Chaque matin, je lace ma dignité comme une vieille outre,
mais elle fuit par les coutures avant la prière.
Le miroir m’a donné un visage d’attente,
creusé du même or que les dunes quand elles mentent.

Sur la place, nous sommes une nuée sans nuage,
des hommes debout qui apprennent l’art de l’invisible.
Nos ombres disputent aux chiens le peu d’ombre.
Le ciel, lui, ne manque jamais de travail :
il change de bleu, déplace des troupeaux de nuées,
allume un soleil, éteint une lune , emploi parfait.

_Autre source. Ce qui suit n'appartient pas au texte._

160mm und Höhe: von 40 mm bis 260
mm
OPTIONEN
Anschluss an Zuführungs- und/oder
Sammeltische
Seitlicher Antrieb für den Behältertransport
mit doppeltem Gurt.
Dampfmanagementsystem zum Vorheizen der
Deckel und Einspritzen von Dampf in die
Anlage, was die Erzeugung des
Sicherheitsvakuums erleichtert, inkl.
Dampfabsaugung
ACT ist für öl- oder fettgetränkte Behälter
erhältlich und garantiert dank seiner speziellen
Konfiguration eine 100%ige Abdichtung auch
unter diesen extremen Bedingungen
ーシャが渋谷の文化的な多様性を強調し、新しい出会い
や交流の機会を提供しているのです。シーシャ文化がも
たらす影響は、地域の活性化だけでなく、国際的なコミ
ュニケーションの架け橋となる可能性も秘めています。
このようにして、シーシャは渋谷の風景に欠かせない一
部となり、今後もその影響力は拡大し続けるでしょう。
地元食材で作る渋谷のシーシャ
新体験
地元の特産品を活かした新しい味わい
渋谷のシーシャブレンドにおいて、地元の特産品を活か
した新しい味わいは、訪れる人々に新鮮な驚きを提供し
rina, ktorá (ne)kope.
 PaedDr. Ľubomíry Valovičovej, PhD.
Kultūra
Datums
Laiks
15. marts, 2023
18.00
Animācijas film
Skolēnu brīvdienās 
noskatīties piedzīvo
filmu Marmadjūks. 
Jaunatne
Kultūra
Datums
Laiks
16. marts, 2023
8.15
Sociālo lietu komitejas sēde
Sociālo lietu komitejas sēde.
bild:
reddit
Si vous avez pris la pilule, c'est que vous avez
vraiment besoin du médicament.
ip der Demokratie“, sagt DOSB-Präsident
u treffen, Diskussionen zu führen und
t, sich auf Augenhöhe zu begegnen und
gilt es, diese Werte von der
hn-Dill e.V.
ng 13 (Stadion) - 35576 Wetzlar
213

Moi, je suis ce couteau qu’on n’a jamais sorti de sa gaine.
Je rouille à l’intérieur de mon âge.
Mes doigts, qui savaient tresser le jonc et le doute,
tapent maintenant sur une table imaginaire,
tapent, tapent,
comme si le rythme allait enfanter un salaire.

Parfois, je vends un peu de ma voix aux touristes égarés.
Ils paient quelques dirhams pour entendre le chant du vide.
Je chante : « Il était une fois mes grands-pères,
ils bâtissaient les greniers collectifs avec leurs molaires.
Moi, je bâtis des jours sans épaisseur. »

Le soir, je regarde les fourmis.
Elles ont un chef, un chemin, une sueur utile.
Moi, j’ai un lit qui sent la paille sèche
et des rêves en grève.

Le coq du voisin crève l’aube d’un cri inutile.
Personne ne va aux champs.
Les champs sont repartis à l’école du désert.
Alors je m’assois sur le pas de la porte,
et je compte les secondes qui passent à pied,
sans même un balluchon.

Mon pays est un grand palmier chargé de dattes trop hautes.
On me dit : « Patience, tu grandiras. »
Mais mes bras ont la taille exacte de mon impuissance,
et l’échelle est brisée depuis trois générations.

Ainsi va l’homme sans ouvrage.
Il ressemble à la rivière qu’on a détournée.
Elle coule encore, mais elle ne sait plus pour quoi.